Eine Einleitung in einen komplexen Gegenstand

Schon 1973 veröffentlichte Daniel Bell seine
Thesen vom Leben in einer “postindustriellen Gesellschaft”. Im Bereich der Wirtschaft vollzog sich ein Übergang von der güterproduzierenden zur Dienstleistungsgesellschaft. Damals zeigten sich tiefgreifende gesellschaftliche Veränderungen, die seit den 90er Jahren mit dem Begriff der “Wissensgesellschaft” gekennzeichnet werden. Die Begriffe wurden gewählt, um die gewachsene Bedeutung von “Wissen” als ein weiterer Produktionsfaktor neben Boden, Arbeit und Kapital zu erfassen. Wissen wird zu handelbaren Ware – Wissensarbeit zu unserem täglichen Brot. Aber Wissen ist auch ein öffentliches Gut, dass für alle frei zugänglich sein muss, will er oder sie in einer ausdifferenzierten und komplexen Gesellschaft überleben. Wissen ist speicherbar, sei es auf käuflichen Datenträgern oder in Form von geteilten Erlebnissen, die von Generation zu Generation kostenlos mitgeteilt werden.

Doch was ist das wirklich Neue? Schließlich galt noch in jeder Gesellschaft, dass Wissen Macht ist.

“Der Wissensraum ist so groß und im Prinzip frei wie nie, für den einzelnen kann er aber so klein bzw. kontrolliert werden, wie ebenfalls nie zuvor”, sagte der Konstanzer Medienwissenschaftler Rainer Kuhlen auf der letztjährigen Konferenz “Gut zu Wissen” der Heinrich-Böll-Stiftung im Interview mit
politik-digital.

Neue Informationstechnologien (IT) – vornehmlich das globale Internet – strukturieren Unternehmen, das Privatleben, aber auch die Politik neu. Die informationstechnologische Revolution schafft neue Handlungs- und Bewegungsspielräume, die die Wirtschaft z.T. radikal geändert haben: eCommerce, eBusiness.

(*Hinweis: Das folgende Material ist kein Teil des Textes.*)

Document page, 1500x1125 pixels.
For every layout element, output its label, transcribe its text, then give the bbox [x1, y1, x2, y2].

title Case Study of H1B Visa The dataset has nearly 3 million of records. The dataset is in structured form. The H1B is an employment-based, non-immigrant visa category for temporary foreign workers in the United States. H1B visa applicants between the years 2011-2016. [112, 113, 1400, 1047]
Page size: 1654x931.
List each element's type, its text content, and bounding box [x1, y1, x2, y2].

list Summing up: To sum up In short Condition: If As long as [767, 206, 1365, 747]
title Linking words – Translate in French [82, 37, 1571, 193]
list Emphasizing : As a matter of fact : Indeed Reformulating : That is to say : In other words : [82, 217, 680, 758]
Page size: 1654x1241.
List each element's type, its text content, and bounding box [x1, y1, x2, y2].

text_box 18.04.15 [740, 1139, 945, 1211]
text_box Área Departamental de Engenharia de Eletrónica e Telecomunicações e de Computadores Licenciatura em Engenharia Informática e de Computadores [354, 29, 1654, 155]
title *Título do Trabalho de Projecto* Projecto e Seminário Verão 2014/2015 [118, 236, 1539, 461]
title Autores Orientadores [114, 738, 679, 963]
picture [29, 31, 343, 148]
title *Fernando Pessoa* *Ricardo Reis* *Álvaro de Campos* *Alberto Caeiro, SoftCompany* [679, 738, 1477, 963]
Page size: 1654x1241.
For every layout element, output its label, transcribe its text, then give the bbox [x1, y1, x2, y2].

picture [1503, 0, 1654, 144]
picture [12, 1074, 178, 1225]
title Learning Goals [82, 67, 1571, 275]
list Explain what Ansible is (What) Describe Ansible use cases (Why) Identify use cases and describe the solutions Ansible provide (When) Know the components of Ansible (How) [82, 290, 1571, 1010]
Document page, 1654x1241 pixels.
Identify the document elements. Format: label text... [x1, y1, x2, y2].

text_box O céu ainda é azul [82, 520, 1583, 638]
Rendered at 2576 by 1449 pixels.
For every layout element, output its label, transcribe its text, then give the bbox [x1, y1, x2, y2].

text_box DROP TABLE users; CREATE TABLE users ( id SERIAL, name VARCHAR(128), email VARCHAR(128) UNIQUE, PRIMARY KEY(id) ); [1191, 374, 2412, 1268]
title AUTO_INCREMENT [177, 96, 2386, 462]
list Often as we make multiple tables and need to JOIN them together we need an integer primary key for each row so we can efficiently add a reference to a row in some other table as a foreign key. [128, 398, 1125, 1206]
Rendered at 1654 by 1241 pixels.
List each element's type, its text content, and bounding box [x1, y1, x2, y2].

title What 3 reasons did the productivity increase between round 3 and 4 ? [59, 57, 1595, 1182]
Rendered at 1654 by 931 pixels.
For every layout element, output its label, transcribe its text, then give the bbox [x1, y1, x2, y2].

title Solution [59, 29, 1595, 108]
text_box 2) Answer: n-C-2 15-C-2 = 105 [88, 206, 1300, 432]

Innerhalb der Politik wird viel von eGovernment, eDemocracy oder eSociety gesprochen.

Wenn die oben genannte These von Rainer Kuhlen zutrifft, wird der Zugang zur Ressource in der entstehenden Wissensgesellschaft zur zentralen gesellschaftlichen Frage. Welches Wissen wird wie Nachgefragt und unter welchen Konditionen angeboten? Denn schon zu Zeiten der Industriegesellschaft war der Zugang zu den Produktionsfaktoren Boden, Arbeit und Kapital von entscheidender Bedeutung. Daran scheint sich nichts grundlegendes geändert zu haben. Vielmehr kommt ein neuer Faktor hinzu und verändert das Verhältnis der Produktionsfaktoren untereinander.

Folgerichtig stellt die Konferenz
“WissensWert” die Frage nach dem Zugang zur Ressource Wissen aus unterschiedlichen Perspektiven: wirtschaftliche, rechtliche und politische Aspekte kommen auf der Konferenz zur Sprache.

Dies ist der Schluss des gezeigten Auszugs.